Another lively topic was health care and social security. Many were following the debates in the United States and Europe with interest. How should the burden fall between the state and the citizen? Why should there be underhand payments to doctors? The environment was also a hot topic. The Party was criticised for recognising too late the damage to the environment in China. Delegates spoke in support of a green revolution and a green economy. Growth had to be sustainable otherwise China would choke to death. There was relief that the new leadership had grasped the importance of these issues and was starting to do something about them.

What was interesting, apart from the ideas put forward, was the clear desire of the Party officials leading the discussions to learn from experience in third countries. They asked probing question such as whether a social security system in a rich country such as France could work in China without bankrupting the country. They acknowledged the Party had been slow to comprehend the potential damage of climate change but now the government was taking decisive action. Green technology was a top priority.
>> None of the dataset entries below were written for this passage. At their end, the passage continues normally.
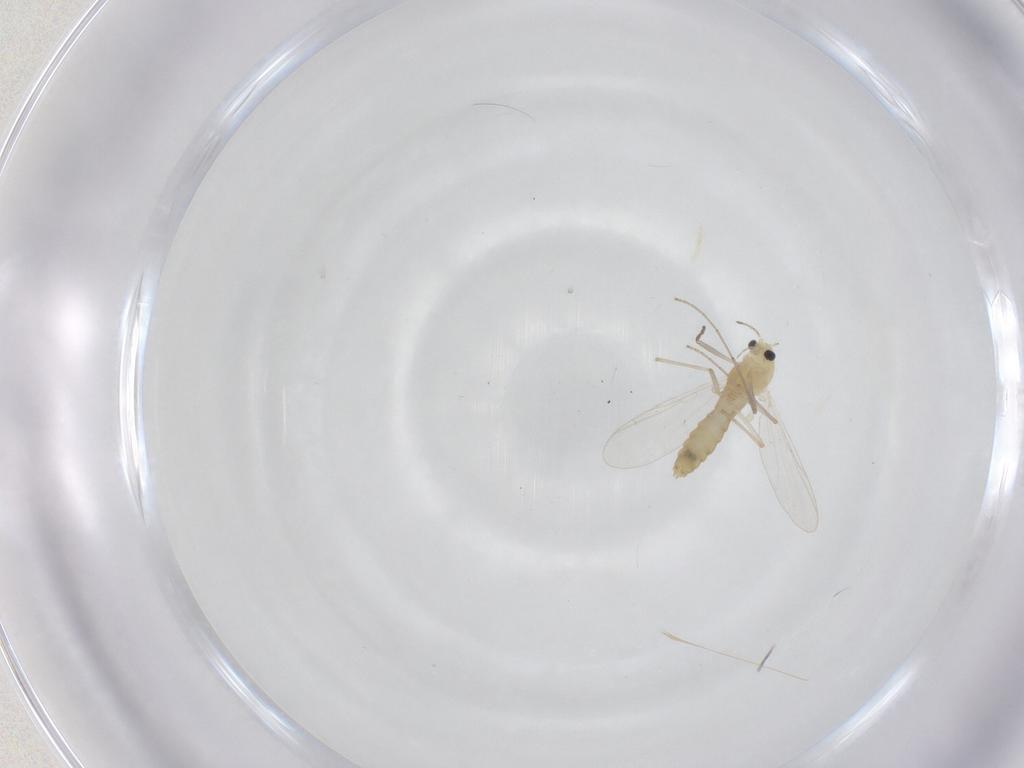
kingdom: Animalia
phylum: Arthropoda
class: Insecta
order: Diptera
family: Chironomidae
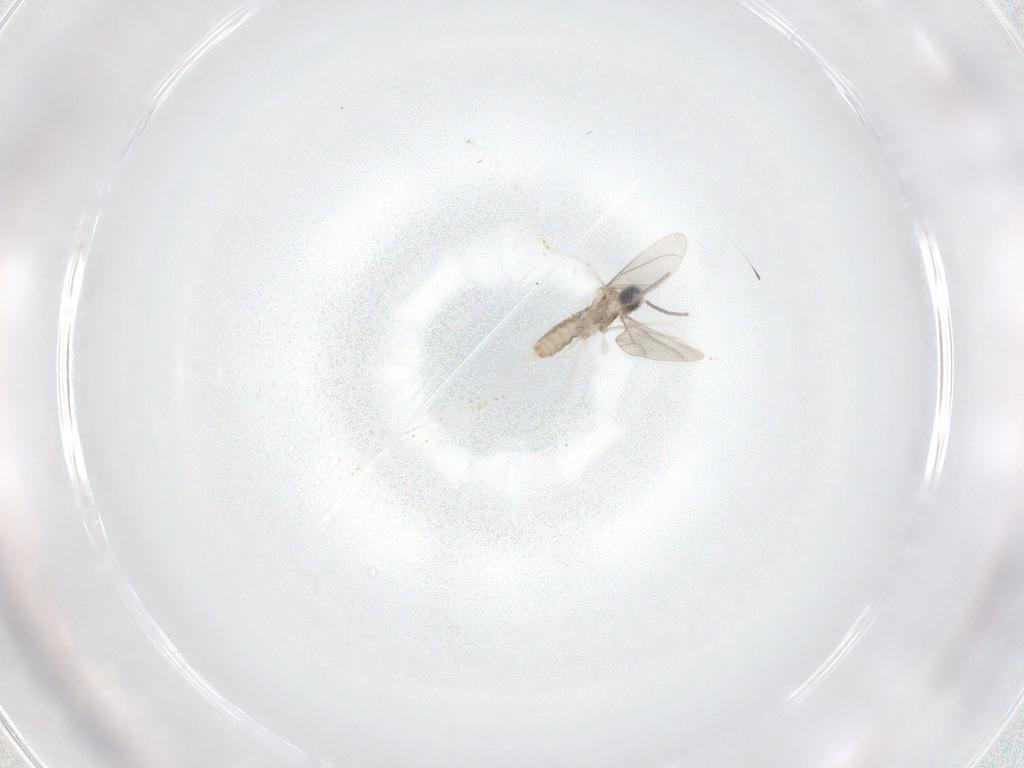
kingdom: Animalia
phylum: Arthropoda
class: Insecta
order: Diptera
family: Cecidomyiidae
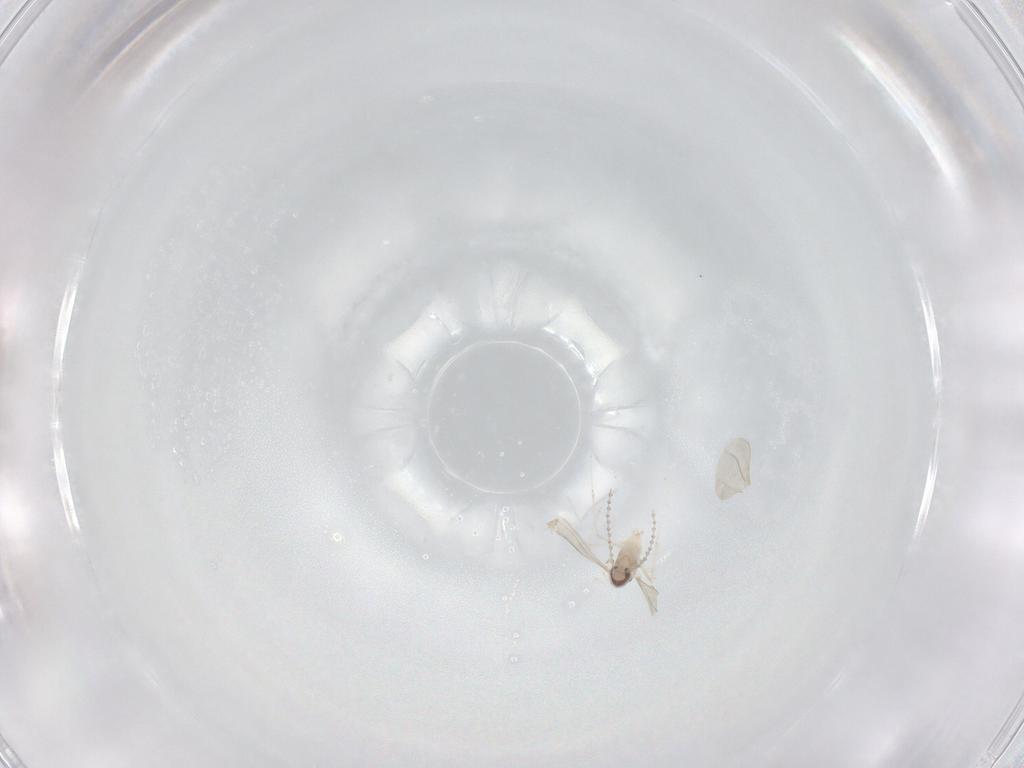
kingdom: Animalia
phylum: Arthropoda
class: Insecta
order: Diptera
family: Cecidomyiidae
They also seemed to accept the inevitability of introducing more democracy in China but warned that it would have to be done in a controlled manner, otherwise the country might break apart. This would not be in anyone’s interest except ‘foreign powers.’

But there was also a defensive tone to their replies. They were working ‘solely for the good of the people’ and not ‘careerists out for personal gain.’ This had a hollow ring, especially when China Daily has been reporting the dismissal and even arrest of many Party officials for corruption.  

I asked one delegate whether this might have been a put-on display for a visiting Westerner. No, she replied, ‘I have been at two such re-training events and they were quite similar to this one.’

Emboldened by China’s remarkable economic growth and the recognition that China’s future is inextricably linked to the rest of the world, the Party seems to be making a genuine effort to understand how they might harness best practices in third countries. Capitalism may be on the retreat elsewhere but today’s China would certainly please Adam Smith. Mao, however, must be turning in his grave.